Series of articles：
0x00 Industrial hacker level definition
Due to the particularity of the production environment, equipment application scenarios, and object-oriented in the industrial environment, the peripheral equipment surrounding it also has a basic form that is completely different from traditional networks. Therefore, while studying industrial security, we cannot use traditional Thinking to understand it in the network environment, we need to understand it from a higher dimension. Industrial hackers can be divided into three levels, as follows:
Junior industrial hackers: I don’t know what industrial environment and equipment are, but they have network knowledge and traditional network security attack capabilities. Such hackers can also cause serious consequences.
Intermediate industrial hackers: Have a certain understanding and study of industrial equipment and industrial protocols, and can use the vulnerabilities of industrial protocols to launch targeted network attacks. Such as controlling PLC start and stop, industrial blackmail, etc.
Advanced industrial hackers: understand industrial protocols, understand the processes in specific industrial environments, and be able to implement highly concealed attack methods for specific businesses, such as Stuxnet in Iran.
Introduction of 0x01 Experiment Box
As shown in the figure above, the experiment box provides demonstrations of three attack methods, denial of service, command attack, and data tampering. The three attack methods actually correspond to the three levels of industrial hackers: elementary, intermediate, and advanced. These three levels of attack are from shallow to deep. In.
Denial of service, like traditional Internet attacks, is essentially caused by the flaws of the TCP/IP protocol itself. As long as the standard TCP/IP protocol is used, it will face such attacks. This attack does not require industrial background and knowledge. Traditional hackers can do it. Therefore, when industrial equipment needs to access the Internet, its safety protection measures need to be further considered.

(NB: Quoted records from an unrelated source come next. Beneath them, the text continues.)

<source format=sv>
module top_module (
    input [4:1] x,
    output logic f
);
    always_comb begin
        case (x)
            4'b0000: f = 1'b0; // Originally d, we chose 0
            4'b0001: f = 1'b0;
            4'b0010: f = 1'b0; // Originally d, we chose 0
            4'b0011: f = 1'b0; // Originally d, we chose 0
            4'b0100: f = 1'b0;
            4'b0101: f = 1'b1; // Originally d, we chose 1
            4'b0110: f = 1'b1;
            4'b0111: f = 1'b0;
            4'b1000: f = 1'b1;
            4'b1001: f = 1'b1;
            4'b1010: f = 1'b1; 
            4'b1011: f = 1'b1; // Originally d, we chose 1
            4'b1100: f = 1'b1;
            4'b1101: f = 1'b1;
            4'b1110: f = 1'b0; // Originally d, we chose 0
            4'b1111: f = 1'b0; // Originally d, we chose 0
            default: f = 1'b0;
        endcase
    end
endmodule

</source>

0x02 actual combat demonstration
In the previous articles, we talked about the use of a set of industrial control attack framework (ISF) developed by ourselves, and how to add attack scripts to this set of attack frameworks, and demonstrated the process of ISF cracking Siemens S7-300 password by way of example. There are many rich functions for the ISF industrial control attack framework, such as PLC program injection, PLC proxy, etc. You can study by yourself.

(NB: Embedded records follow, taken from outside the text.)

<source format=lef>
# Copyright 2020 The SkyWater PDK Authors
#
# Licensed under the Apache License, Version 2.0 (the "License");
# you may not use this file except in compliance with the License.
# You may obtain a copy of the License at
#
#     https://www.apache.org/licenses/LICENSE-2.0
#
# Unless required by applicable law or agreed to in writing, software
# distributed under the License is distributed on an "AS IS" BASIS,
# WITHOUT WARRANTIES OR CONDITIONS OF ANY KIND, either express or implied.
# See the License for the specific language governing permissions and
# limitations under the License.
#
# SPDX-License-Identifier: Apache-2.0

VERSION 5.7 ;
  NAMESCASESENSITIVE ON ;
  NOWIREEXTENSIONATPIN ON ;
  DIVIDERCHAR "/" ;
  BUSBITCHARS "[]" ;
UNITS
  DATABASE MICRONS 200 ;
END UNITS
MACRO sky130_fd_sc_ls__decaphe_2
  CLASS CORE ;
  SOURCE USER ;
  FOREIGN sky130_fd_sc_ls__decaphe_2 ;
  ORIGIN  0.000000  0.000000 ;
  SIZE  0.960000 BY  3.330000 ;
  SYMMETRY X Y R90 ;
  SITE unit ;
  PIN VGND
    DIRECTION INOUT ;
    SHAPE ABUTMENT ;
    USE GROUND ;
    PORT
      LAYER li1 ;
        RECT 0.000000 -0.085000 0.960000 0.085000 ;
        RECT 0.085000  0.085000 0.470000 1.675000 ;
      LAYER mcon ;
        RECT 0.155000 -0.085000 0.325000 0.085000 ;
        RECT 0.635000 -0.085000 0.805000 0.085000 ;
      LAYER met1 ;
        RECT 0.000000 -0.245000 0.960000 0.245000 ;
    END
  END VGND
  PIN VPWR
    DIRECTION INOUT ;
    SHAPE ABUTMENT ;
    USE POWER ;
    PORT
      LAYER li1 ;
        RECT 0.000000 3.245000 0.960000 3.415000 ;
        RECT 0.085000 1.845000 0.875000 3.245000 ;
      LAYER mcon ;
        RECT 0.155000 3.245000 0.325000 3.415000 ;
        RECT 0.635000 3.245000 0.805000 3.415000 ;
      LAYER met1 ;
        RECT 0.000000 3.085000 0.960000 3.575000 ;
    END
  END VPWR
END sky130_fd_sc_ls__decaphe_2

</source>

Today we will modularize cyber attacks and integrate them into our attack framework ISF, use ISF plus cyber attack modules to attack the target device, observe the changes of the target device, and finally analyze the harm caused by this attack. , We have to learn from it, what methods should be adopted to better protect industrial equipment.
In this example, the HMI is the display screen (operation screen) of the experiment box, which has some simple industrial simulation environments built-in, such as marquee, traffic lights, power plants, water storage tanks, etc. When operating the “start” or “stop” operation on the relevant interface of the HMI, the HMI will send the relevant instructions to the PLC, and then the PLC will execute the program instructions according to the instructions and return the instructions to the HMI for display execution.
If the equipment in the industrial environment (including but not limited to HMI, PLC, etc.) is subjected to a denial of service attack, the communication between them cannot be normal, then it will lead to unimaginable consequences, such as not receiving control commands, receiving errors Instructions, received malicious instructions, etc. Any incorrect instruction in the industrial environment may lead to serious consequences, which should be paid attention to. Below we use a simple example to show the impact of denial of service attacks on the communication between HMI and PLC.
0x03 attack principle analysis
As mentioned above, there are many forms of denial-of-service attacks. Bandwidth usage and server resources are full, resulting in failure to respond to normal network requests. In order to make the experiment simple and clear, we can send a large amount of garbage data to the target network, block the normal communication between HMI and PLC, and make the “traffic information light” invalid.
The method used is the same as before. We integrate the written script into the ISF framework and load the denial-of-service attack script through the ISF to achieve the demonstration effect of suspending the “traffic information number”.
HMI: Human-computer interaction interface, which is the small screen in the experiment box mentioned in the previous articles. It is used to simulate the operation screen in the industrial environment and industrial operation equipment (such as traffic lights, water storage tanks, etc.).
PLC: Logic controller. Programs are written in PLC to control traffic lights and water tanks in HMI.
A network attack is a malicious attacker sending a large amount of malicious data to the target PLC and HMI, making the normal communication between the PLC and HMI impossible, causing the HMI to fail to receive, or receiving wrong instructions, and causing serious consequences.
0x04 defense plan
Network attacks are divided into many types, including network bandwidth occupation, resource occupation, insecure protocol occupation, etc. In the face of many different network attack behaviors, we first need a capability that can effectively detect it, and secondly, we can reject malicious traffic. attack.
At present, I have a complete solution. Collect full traffic data through a collector + factory-level platform + big data platform, and then use big data + artificial intelligence to correlate and analyze the logs generated by the target. Unearth abnormal traffic. In the end, feedback will be given in a variety of ways, such as email, SMS, or automatic handling. Give industrial control security a pair of visible eyes, and make industrial control security visible.